> [TASK DIRECTIONS]
Update the passage of the forum thread below from "Reply by kimt...@gmail.com●March" up to and including "ideas behind transformations.", and change "transformations" to "the z-transform" in it.

> [PAGE EXCERPT]
>>

Reply by kimt...@gmail.com●March 29, 20092009-03-29

Thank you Martin!
That was just what I needed. I don't understand how I failed to see
that passing it to the z-domain would give me three equations and
three unknowns/ a single variable for each signal. I guess I oversaw
one of the key ideas behind transformations.
/Kim

Reply by Martin Eisenberg●March 29, 20092009-03-29

kimtherkelsen@gmail.com wrote:

> I have implemented the filter (in software) based on the diagram
> in: http://www.earlevel.com/Digital%20Audio/StateVar.html
>
> Now I want to derive the transfer function from the diagram and
> find out how f and q (see the link) are related to the
> b-coefficients in:
>
> H(z) a0 + a1*z^-1 + a2*z^-2
> = ------------------------
> 1 - b1*z^-1 - b2*z^-2

> ylp(n) = ylp(n-1)+f*ybp(n-1)
> yhp(n) = x(n) - ylp(n)-q*ybp(n-1)
> ybp(n) = f*yhp(n)+ybp(n-1)
>
> but the problem is I now have three equations with more than
> three unknowns and also I need to get some x[n-1] etc. into the
> equation.

<<

> [MATERIAL SHOWN]
>>

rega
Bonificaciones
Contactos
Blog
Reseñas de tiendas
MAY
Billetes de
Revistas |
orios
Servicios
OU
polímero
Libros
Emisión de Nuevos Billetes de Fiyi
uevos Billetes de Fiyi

<<

> [OUTPUT FOR THIS TASK]
Reply by kimt...@gmail.com●March 29, 20092009-03-29

Thank you Martin!
That was just what I needed. I don't understand how I failed to see
that passing it to the z-domain would give me three equations and
three unknowns/ a single variable for each signal. I guess I oversaw
one of the key ideas behind the z-transform.